Prompt gamma-ray emission of GRB 170817A associated to GW 170817: A consistent picture

TL;DR

This paper models the prompt gamma-ray emission of GRB 170817A associated with GW 170817, concluding it was likely caused by a faint, relativistic jet with specific physical conditions, and discusses implications for future BNS mergers.

Contribution

It provides a phenomenological model to test various emission scenarios for GRB 170817A, favoring a relativistic jet with low density and Lorentz factor as the most plausible explanation.

Findings

A mildly relativistic cocoon produces too soft and bright emission.

Off-axis structured jet can reproduce observations but requires efficient energy transfer.

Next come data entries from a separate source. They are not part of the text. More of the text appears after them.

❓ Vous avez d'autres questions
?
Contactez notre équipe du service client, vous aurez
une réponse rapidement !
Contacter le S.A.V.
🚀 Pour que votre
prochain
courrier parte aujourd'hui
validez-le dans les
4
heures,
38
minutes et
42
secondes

A relativistic jet with Lorentz factor ~100 best explains the faintness of GRB 170817A.

Abstract

The short GRB 170817A associated to the first detection of gravitation waves from a Binary Neutron Star (BNS) merger was in many ways unusual. Possible explanations are emission from a cocoon or cocoon break out, off-axis view of a structured or uniform jet, and on-axis ultra-relativistic jet with reduced density and Lorentz factor. Here we use a phenomenological model of shock evolution and synchrotron/self-Compton emission to simulate the prompt emission of GRB 170817A and to test above proposals. We find that synchrotron emission from a mildly relativistic cocoon with a Lorentz factor of 2-3, as considered in the literature, generates a too soft, too long, and too bright prompt emission. Off-axis view of an structured jet with a Lorentz factor of about 10 can reproduce observations, but needs a very efficient transfer of kinetic energy to electrons in internal shocks, which is disfavored by particle in cell simulations. We also comment on cocoon breakout as a mechanism for generation of the prompt gamma-ray. A relativistic jet with a Lorentz factor of about 100 and a density lower than typical short GRBs seems to be the most plausible model and we conclude that GRB 170817A was intrinsically faint. Based on this result and findings of relativistic magnetohydrodynamics simulations of BNS merger in the literature we discuss physical and astronomical conditions, which may lead to such faint short GRBs. We identify small mass difference of progenitor neutron stars, their old age and reduced magnetic field, and anti-alignment of spin-orbit angular momentum induced by environmental gravitational disturbances during the lifetime of the BNS as causes for the faintness of GRB 170817A. We predict that BNS mergers at lower redshifts generate on average fainter GRBs.